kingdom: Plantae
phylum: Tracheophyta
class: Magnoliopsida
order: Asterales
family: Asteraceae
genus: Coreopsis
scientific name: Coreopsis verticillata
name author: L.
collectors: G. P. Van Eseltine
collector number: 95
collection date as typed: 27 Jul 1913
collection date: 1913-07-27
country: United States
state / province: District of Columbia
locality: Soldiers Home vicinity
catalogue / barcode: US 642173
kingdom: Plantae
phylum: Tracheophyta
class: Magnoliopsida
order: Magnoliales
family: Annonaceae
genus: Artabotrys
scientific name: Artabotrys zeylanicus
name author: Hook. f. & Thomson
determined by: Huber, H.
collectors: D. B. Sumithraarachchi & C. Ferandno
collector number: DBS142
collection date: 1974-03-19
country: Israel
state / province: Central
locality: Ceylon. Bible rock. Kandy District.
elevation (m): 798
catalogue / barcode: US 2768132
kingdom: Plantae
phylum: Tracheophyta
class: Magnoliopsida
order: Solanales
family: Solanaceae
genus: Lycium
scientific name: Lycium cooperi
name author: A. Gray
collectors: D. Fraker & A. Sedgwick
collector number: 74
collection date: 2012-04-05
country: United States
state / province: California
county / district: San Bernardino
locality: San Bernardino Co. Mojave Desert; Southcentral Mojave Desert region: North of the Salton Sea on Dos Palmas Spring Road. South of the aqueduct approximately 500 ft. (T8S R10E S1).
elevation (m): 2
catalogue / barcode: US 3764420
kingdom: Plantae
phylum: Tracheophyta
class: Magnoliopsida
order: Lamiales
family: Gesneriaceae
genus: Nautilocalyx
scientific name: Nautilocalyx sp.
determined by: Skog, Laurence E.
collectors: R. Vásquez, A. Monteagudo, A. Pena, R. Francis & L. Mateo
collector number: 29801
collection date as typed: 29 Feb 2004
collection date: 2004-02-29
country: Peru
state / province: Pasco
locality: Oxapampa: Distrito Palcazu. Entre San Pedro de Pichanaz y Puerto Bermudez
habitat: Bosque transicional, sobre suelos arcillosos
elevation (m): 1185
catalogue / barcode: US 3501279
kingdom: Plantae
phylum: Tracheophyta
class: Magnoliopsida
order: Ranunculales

# # #

Edit the items above so that every "collector number" becomes "field number", leaving all other text unchanged.

kingdom: Plantae
phylum: Tracheophyta
class: Magnoliopsida
order: Asterales
family: Asteraceae
genus: Coreopsis
scientific name: Coreopsis verticillata
name author: L.
collectors: G. P. Van Eseltine
field number: 95
collection date as typed: 27 Jul 1913
collection date: 1913-07-27
country: United States
state / province: District of Columbia
locality: Soldiers Home vicinity
catalogue / barcode: US 642173
kingdom: Plantae
phylum: Tracheophyta
class: Magnoliopsida
order: Magnoliales
family: Annonaceae
genus: Artabotrys
scientific name: Artabotrys zeylanicus
name author: Hook. f. & Thomson
determined by: Huber, H.
collectors: D. B. Sumithraarachchi & C. Ferandno
field number: DBS142
collection date: 1974-03-19
country: Israel
state / province: Central
locality: Ceylon. Bible rock. Kandy District.
elevation (m): 798
catalogue / barcode: US 2768132
kingdom: Plantae
phylum: Tracheophyta
class: Magnoliopsida
order: Solanales
family: Solanaceae
genus: Lycium
scientific name: Lycium cooperi
name author: A. Gray
collectors: D. Fraker & A. Sedgwick
field number: 74
collection date: 2012-04-05
country: United States
state / province: California
county / district: San Bernardino
locality: San Bernardino Co. Mojave Desert; Southcentral Mojave Desert region: North of the Salton Sea on Dos Palmas Spring Road. South of the aqueduct approximately 500 ft. (T8S R10E S1).
elevation (m): 2
catalogue / barcode: US 3764420
kingdom: Plantae
phylum: Tracheophyta
class: Magnoliopsida
order: Lamiales
family: Gesneriaceae
genus: Nautilocalyx
scientific name: Nautilocalyx sp.
determined by: Skog, Laurence E.
collectors: R. Vásquez, A. Monteagudo, A. Pena, R. Francis & L. Mateo
field number: 29801
collection date as typed: 29 Feb 2004
collection date: 2004-02-29
country: Peru
state / province: Pasco
locality: Oxapampa: Distrito Palcazu. Entre San Pedro de Pichanaz y Puerto Bermudez
habitat: Bosque transicional, sobre suelos arcillosos
elevation (m): 1185
catalogue / barcode: US 3501279
kingdom: Plantae
phylum: Tracheophyta
class: Magnoliopsida
order: Ranunculales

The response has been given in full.